Indigenous peoples have done planning since time immemorial. These ways of organizing social, cultural and natural worlds have often been overshadowed by European systems of planning. Although European systems of planning have contributed to the marginalization of Indigenous communities in Canada and other settler-states across the globe, many Indigenous communities have found that these systems can be adapted to suit their needs.
The Indigenous Planning Studio (Planning Studio IV) partners students with Indigenous communities who are reclaiming and reimagining planning in ways that contribute positively to the development of their communities. In the studio, City Planning students work with a First Nation on a project selected by the community. Projects have ranged from cultural mapping, land use planning, housing surveys and community planning.
Throughout the project work, students work closely with a community planning coordinator who ensures the First Nation maintains direct community control over how the planning project is developed and shared. Together, students and community members build knowledge and exchange skills and approaches.

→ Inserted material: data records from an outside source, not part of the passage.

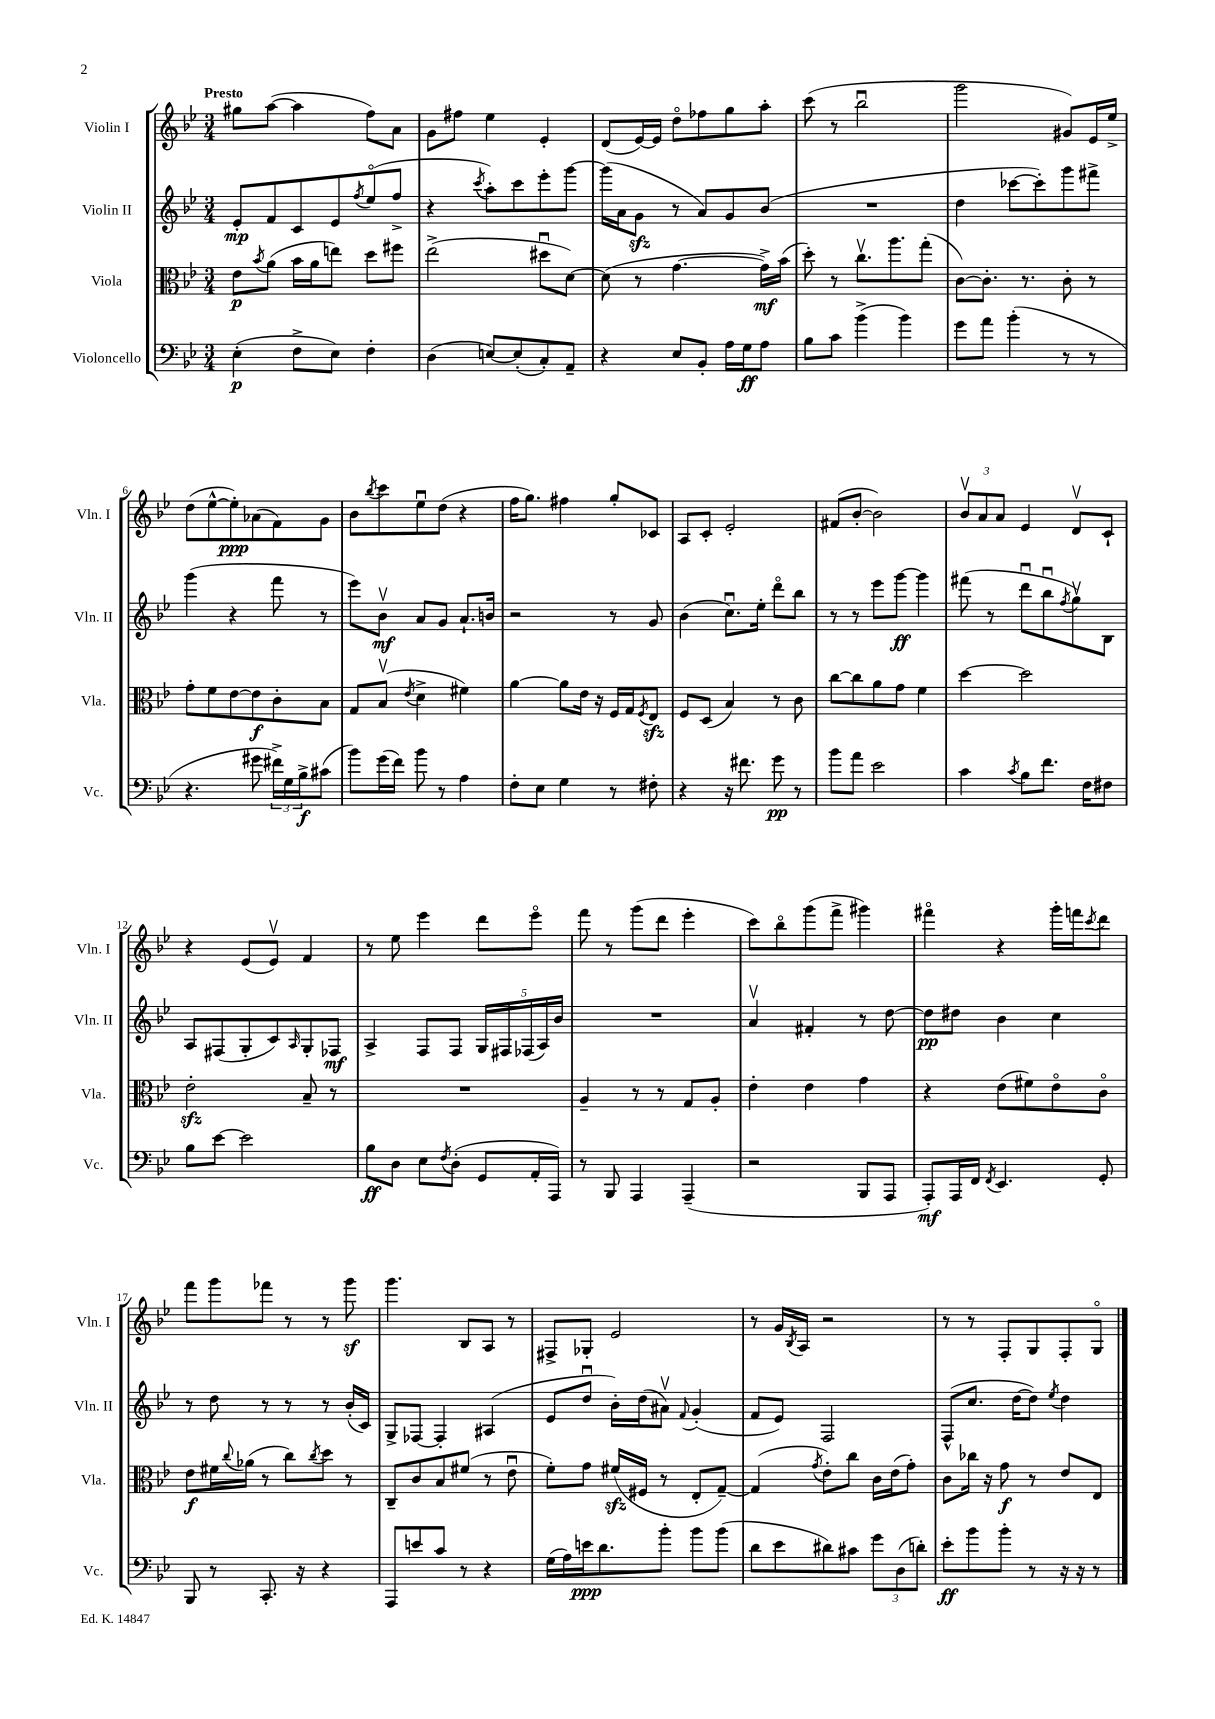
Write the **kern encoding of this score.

**kern	**kern	**kern	**kern
*staff4	*staff3	*staff2	*staff1
*clefF4	*clefC3	*clefG2	*clefG2
*k[b-e-]	*k[b-e-]	*k[b-e-]	*k[b-e-]
*M3/4	*M3/4	*M3/4	*M3/4
(4E-'	8e-	8e-'	8gg#
.	8qb-	.	.
.	(8a	8f	([8aa
8F^	16b-	8c	4aa]
.	16a	.	.
8E-)	8ee)	8e-	.
.	.	8qff	.
4F'	8dd	(8ee-o	8ff)
.	8ff#	8ff^	8a
=	=	=	=
(4D	(2ee-^	4r	8g
.	.	.	8ff#
.	.	8qccc	.
[8E)	.	8aa')	4ee-
(8E']	.	8ccc	.
8C')	8dd#u	8eee-'	4e-'
8AA~	[8d)	[8ggg	.
=	=	=	=
4r	(8d]	(16ggg]	(8d
.	.	16a	.
.	8r	8g	[16e-)
.	.	.	16e-]
8E-	[4.g	8r	8ddo
8BB-'	.	8a)	8ff-
16A	.	8g	8gg
16G	.	.	.
8A	16g^])	(8b-	8aa'
.	(16b-	.	.
=	=	=	=
8B-	8dd')	2.r	(8ccc
8c	8r	.	8r
(4b-^	8.ccv	.	2bb-u
.	8.aa	.	.
4b-)	.	.	.
.	(8gg'	.	.
=	=	=	=
8g	[8c)	4dd	2ggg
8a	8.c']	.	.
(4b-'	.	[8ccc-	.
.	8.r	.	.
.	.	8ccc-'])	.
8r	8c'	8ggg	8g#)
8r	8r	8fff#^	16e-
.	.	.	16ee-^
=	=	=	=
4.r	8g'	(4ggg	(8dd
.	8f	.	[8ee-^^
.	[8e-	4r	8ee-'])
8g#	8e-]	.	(8a-
24f#^)	8c'	8fff	8f)
24G	.	.	.
24B-^	.	.	.
(8c#	8B-	8r	8g
=	=	=	=
8b-)	8G	8eee-)	8b-
.	.	.	8qbb-
(16g	(8B-v	8b-v	8ccc
16f)	.	.	.
.	8qe-	.	.
8b-	4d^	8a	8ee-u
8r	.	8g	(8dd
4A	4f#)	8.a`	4r
.	.	16b	.
=	=	=	=
8F'	[4a	2r	16ff
.	.	.	8.gg)
8E-	.	.	.
4G	8a]	.	4ff#
.	16e-	.	.
.	16r	.	.
8r	16F	8r	8gg'
.	16G	.	.
.	8qF	.	.
8F#'	8E-	8g	8c-
=	=	=	=
4r	8F	(4b-	8A
.	(8D	.	8c'
16r	4B-)	8.ccu)	2e-'
8.f#	.	.	.
.	.	16ee-'	.
8g	8r	8dddo	.
8r	8c	8bb-	.
=	=	=	=
8b-	[8cc	8r	(8f#
8a	8cc]	8r	[8b-'
2e-	8a	8eee-	2b-])
.	8g	[8ggg	.
.	4f	4ggg]	.
=	=	=	=
4c	[4dd	(8fff#	12b-v
.	.	.	12a
.	.	8r	.
.	.	.	12a
8qc	.	.	.
8B-	2dd]	8dddu	4e-
8.f	.	8bb-u	.
.	.	8qff	.
.	.	8ggv)	8dv
16F	.	.	.
8F#	.	8B-	8c`
=	=	=	=
8B-	2e-'	8A	4r
[8e-	.	(8F#	.
2e-]	.	8G'	(8e-
.	.	8c)	8e-v)
.	.	16qqA	.
.	8B-~	8G'	4f
.	8r	8F-	.
=	=	=	=
8B-	2.r	4A^	8r
8D	.	.	8ee-
8E-	.	8F	4eee-
8qF	.	.	.
(8D'	.	8F	.
8GG	.	20G	8ddd
.	.	20F#	.
.	.	(20F-	.
16AA'	.	.	8eee-o
.	.	20A)	.
16AAA)	.	.	.
.	.	20b-	.
=	=	=	=
8r	4A~	2.r	8fff
8BBB-	.	.	8r
4AAA	8r	.	(8ggg
.	8r	.	8ddd
(4AAA~	8G	.	4eee-'
.	8A'	.	.
=	=	=	=
2r	4e-'	4av	8ccc)
.	.	.	8bb-o
.	4e-	4f#'	(8ggg
.	.	.	8fff^
8BBB-	4g	8r	4ggg#)
8AAA	.	[8dd	.
=	=	=	=
8AAA')	4r	8dd]	4fff#o
16AAA	.	8dd#	.
16FF	.	.	.
8qFF	.	.	.
4.EE-	(8e-	4b-	4r
.	8f#)	.	.
.	8e-o	4cc	16ggg'
.	.	.	16fff
.	.	.	8qccc
8GG'	8co	.	8ddd
=	=	=	=
8BBB-	8e-	8r	8fff
8r	16f#	8dd	8ggg
.	8qqcc	.	.
.	(16a-	.	.
8.CC'	8r	8r	8fff-
.	8cc)	8r	8r
16r	.	.	.
.	8qcc	.	.
4r	8dd	8r	8r
.	8r	(16b-'	8ggg
.	.	16c)	.
=	=	=	=
8AAA	8C~	8G^	4.ggg
8e	8c	[8F-	.
8c	8B-	4F-']	.
8r	(8f#	.	8B-
4r	8r	(4A#	8A
.	8e-u	.	8r
=	=	=	=
(16G	8f')	8e-	8F#^
16A)	.	.	.
16e	8g	8ddu	8G-'
8.d	.	.	.
.	(16f#	16b-')	2e-
.	16F#	(16dd	.
8b-'	8r	8a#v)	.
.	.	8qqf	.
8b-	8E-'	(4g'	.
(8b-	[8G~)	.	.
=	=	=	=
8d	(4G]	8f	8r
8e-	.	8e-)	16g
.	.	.	8qB-
.	.	.	16A
.	8qg	.	.
8d#)	8e-')	2F	2r
8c#	8cc	.	.
12g	16c	.	.
.	(16e-	.	.
(12D	.	.	.
.	8g')	.	.
12d')	.	.	.
=	=	=	=
8e-'	8c	(8F^^	8r
8b-	16cc-	8.cc	8r
.	16r	.	.
8b-'	8g	.	8F'
.	.	[16dd	.
8r	8r	8dd])	8G
.	.	8qee-	.
16r	8e-	4dd	8F'
16r	.	.	.
8r	8E-	.	8Go
==	==	==	==
*-	*-	*-	*-
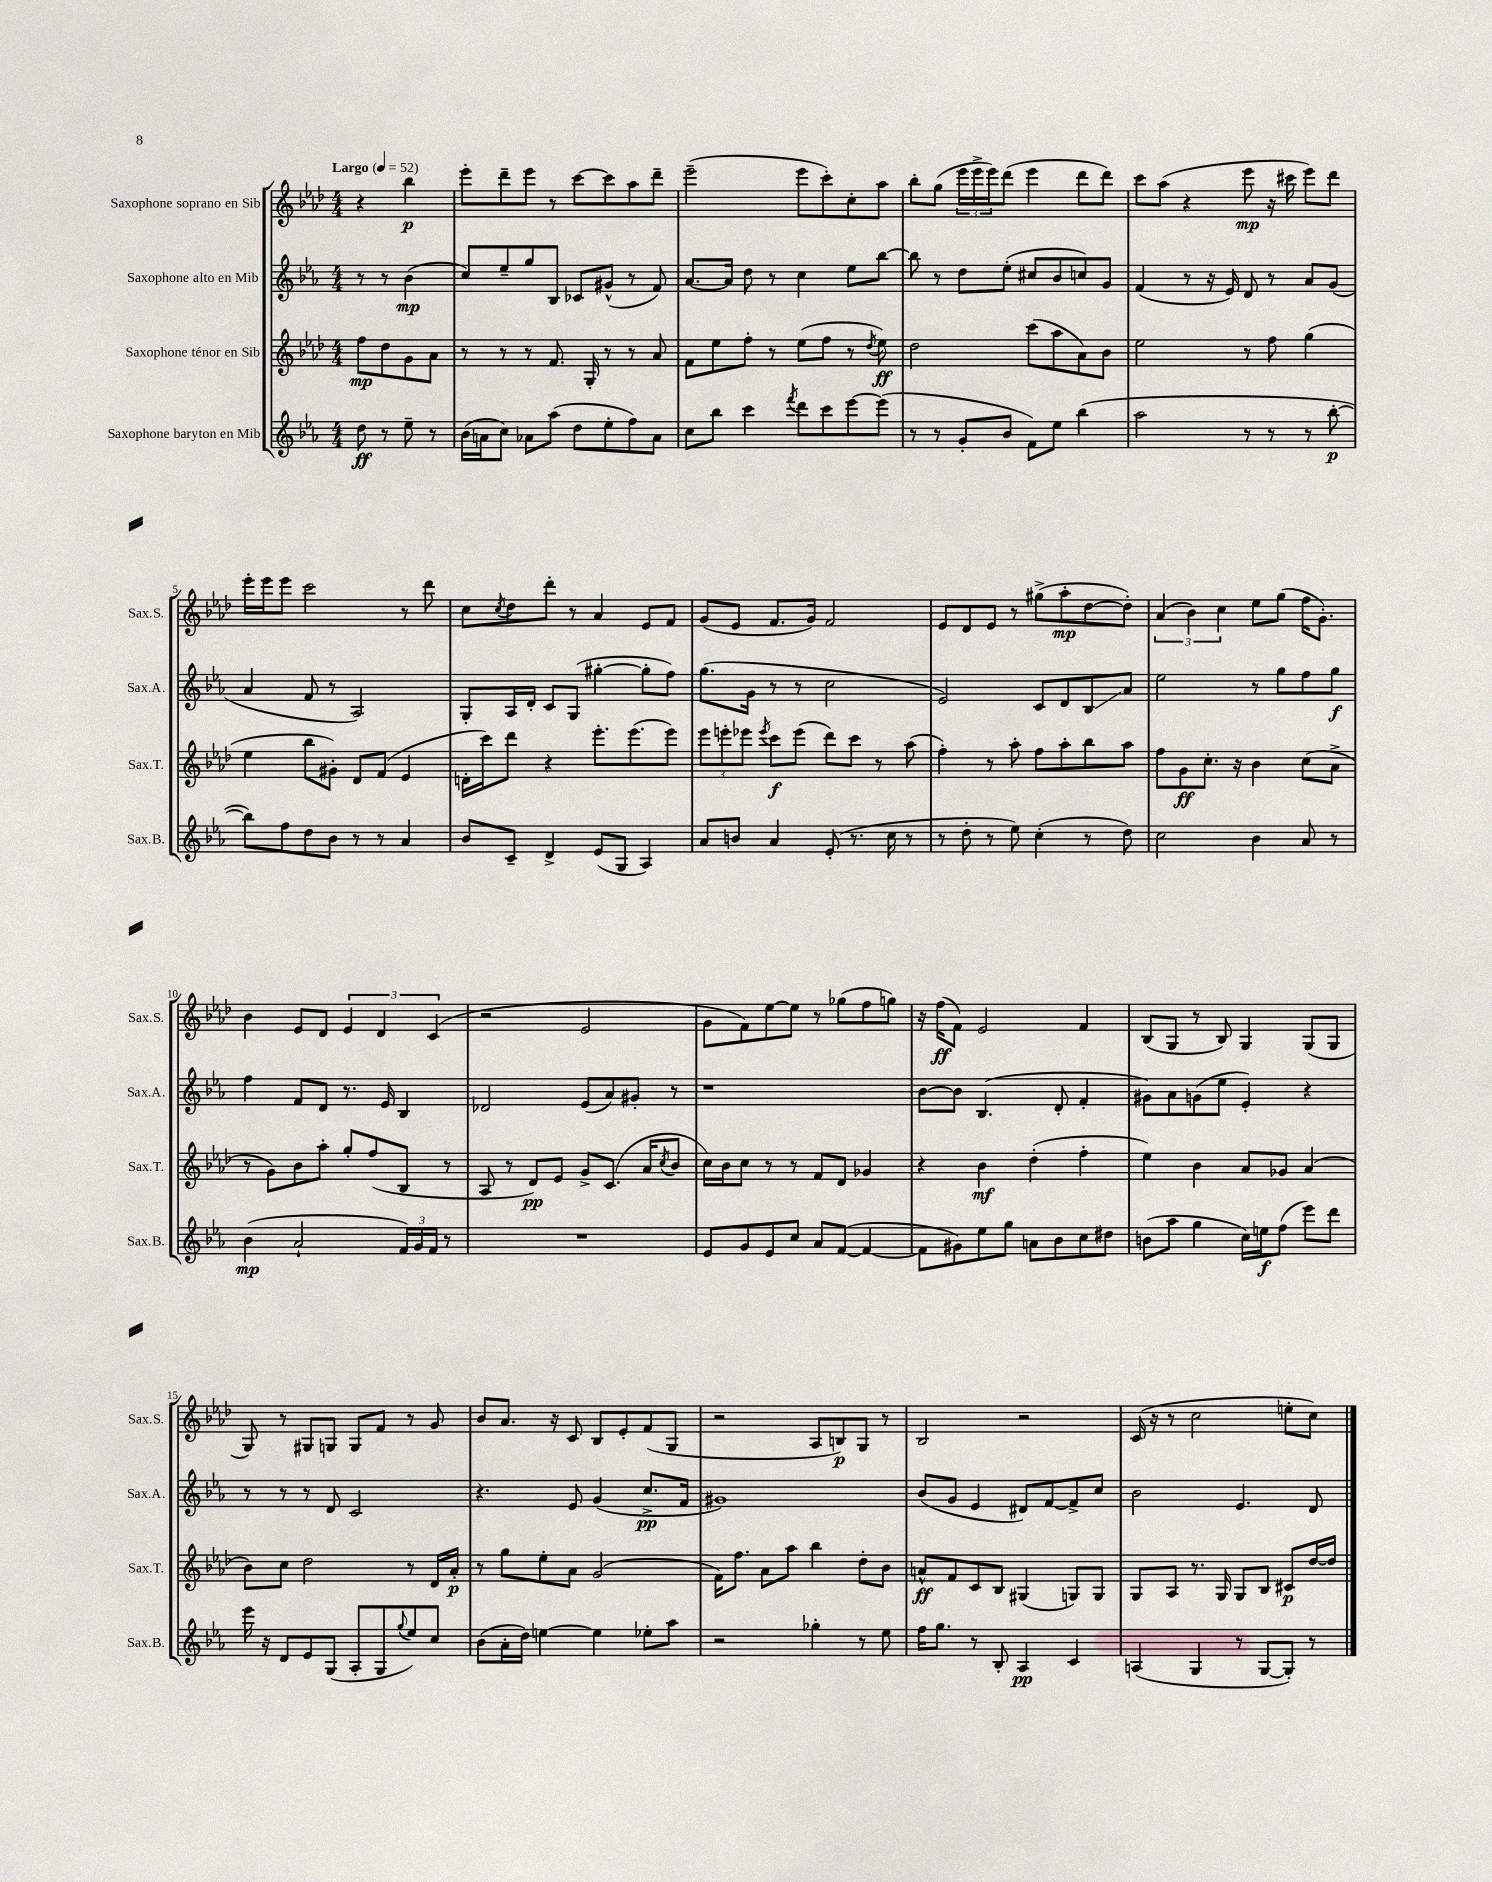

The department has formally partnered with several Manitoba First Nations and engaged over 50 students since 2010. These partnerships often span several years.
The Indigenous Design & Planning Network is an informal association of First Nation partners, interested community members, students, technical experts, university faculty and others -- anyone with a passion to learn, share, and network about planning. Facilitated by the Department of City Planning, the Network creates opportunities to share and build planning knowledge.
The Department of City Planning also helps to coordinate Network Gatherings, welcome past, current and potential partners to share knowledge and build on the momentum of community planning initiatives taking place in communities.